• [Tâches à réaliser]:
A - Pouvez-vous condenser sous forme de liste le paragraphe du texte qui commence par « Gilles Yabi analyse », en gardant ses faits principaux ?
B - Pouvez-vous redonner le texte en partant de « Migrations et conflits » et en terminant par « tank Wathi ? », en substituant « richesses naturelles » à « ressources naturelles » ?

• [Texte à lire]:
== == ==

Migrations et conflits en Afrique
Gilles Yabi analyse les évolutions stratégiques de l’Afrique contemporaine, notamment de l’Afrique de l’Ouest avec laquelle la France a des liens historiques particulièrement étroits. Le problème de l’Afrique n’est pas les frontières telles qu’elles sont, mais le fait que les États africains n’aient pas su développer leur économie pour donner à leur population des raisons de rester sur place. Or l’Afrique a d’importantes ressources naturelles et la compétition internationale pour les exploiter sera rude.
Pouvez-vous vous présenter et expliquer votre mission et le rôle de votre think tank Wathi ?

== == ==

• [Données enregistrées]:
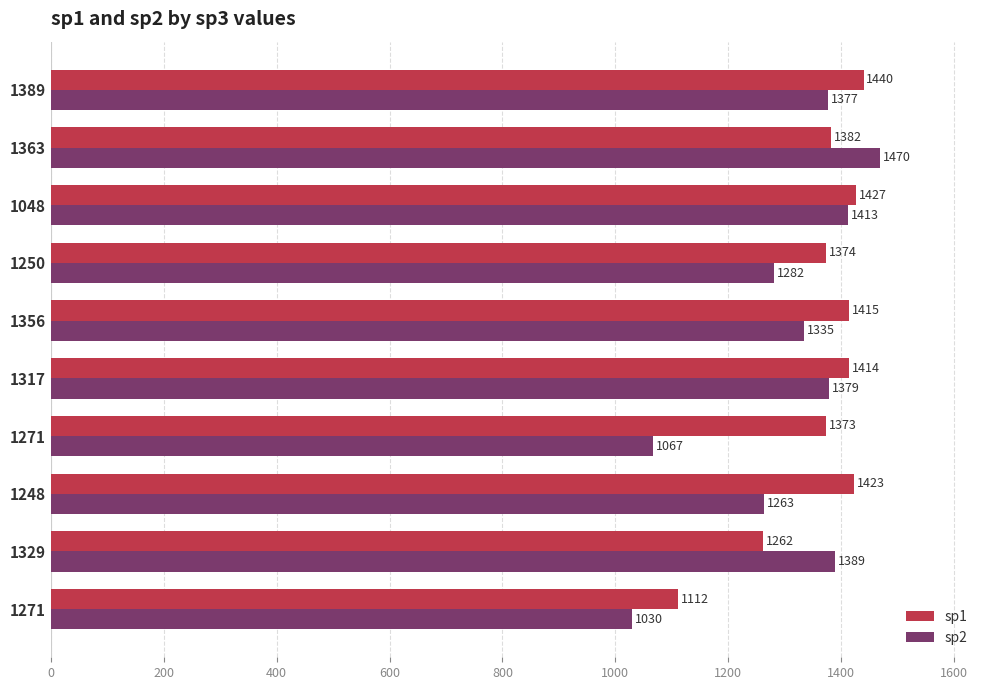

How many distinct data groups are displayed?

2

== == ==

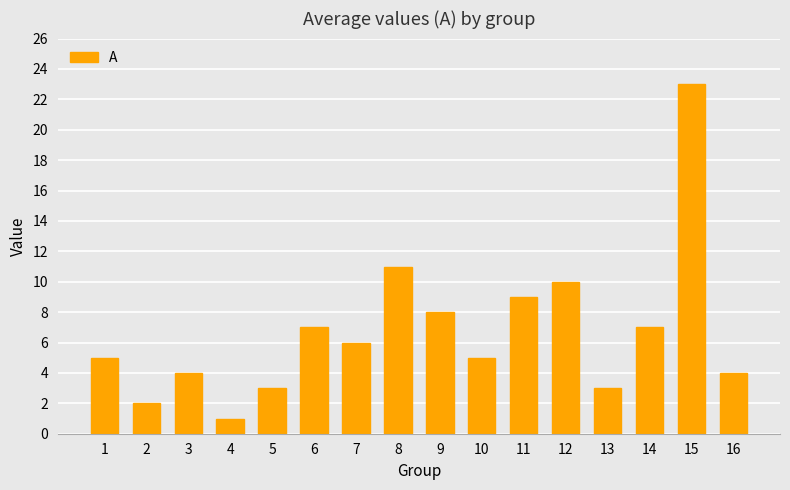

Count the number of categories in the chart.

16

== == ==

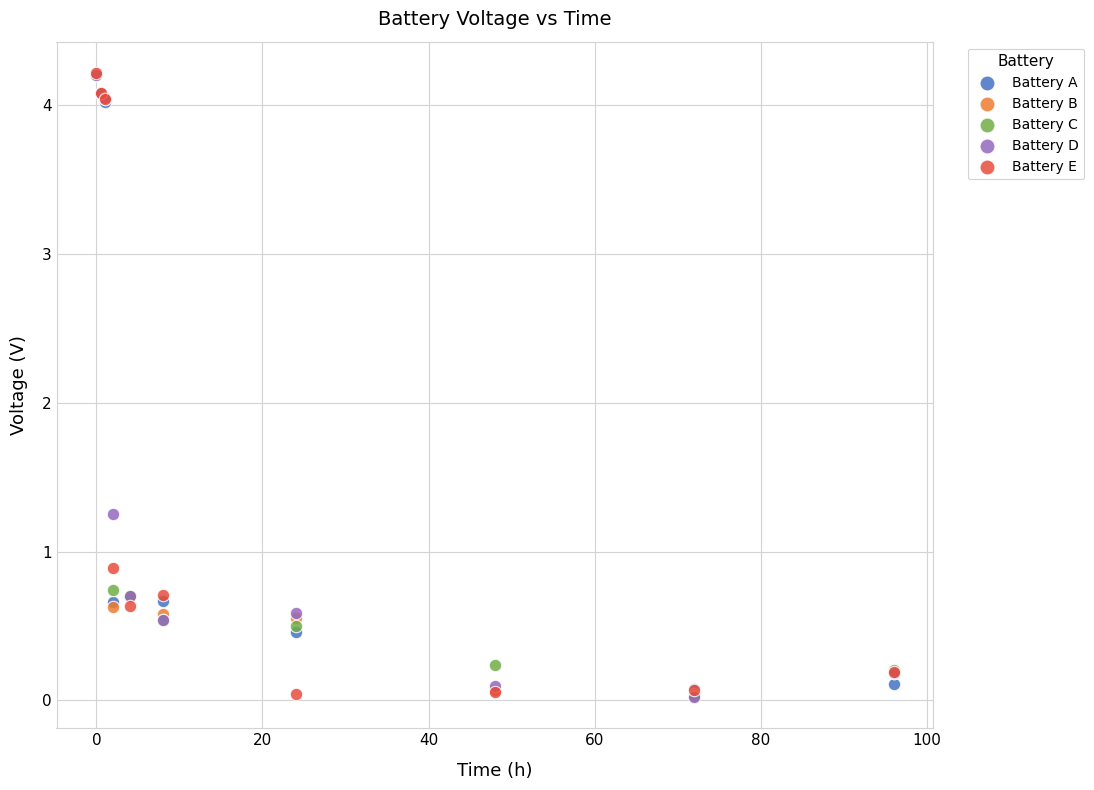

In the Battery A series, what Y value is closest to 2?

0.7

== == ==

• [Liste des réponses]:
A -
- Gilles Yabi analyse les évolutions stratégiques de l’Afrique contemporaine, surtout de l’Afrique de l’Ouest, avec laquelle la France a des liens historiques très étroits.
- Le problème de l’Afrique ne vient pas de ses frontières. Il vient de l’incapacité des États africains à développer leur économie pour donner à leur population des raisons de rester sur place.
- L’Afrique possède d’importantes ressources naturelles, dont l’exploitation donnera lieu à une rude compétition internationale.

B -
Migrations et conflits en Afrique
Gilles Yabi analyse les évolutions stratégiques de l’Afrique contemporaine, notamment de l’Afrique de l’Ouest avec laquelle la France a des liens historiques particulièrement étroits. Le problème de l’Afrique n’est pas les frontières telles qu’elles sont, mais le fait que les États africains n’aient pas su développer leur économie pour donner à leur population des raisons de rester sur place. Or l’Afrique a d’importantes richesses naturelles et la compétition internationale pour les exploiter sera rude.
Pouvez-vous vous présenter et expliquer votre mission et le rôle de votre think tank Wathi ?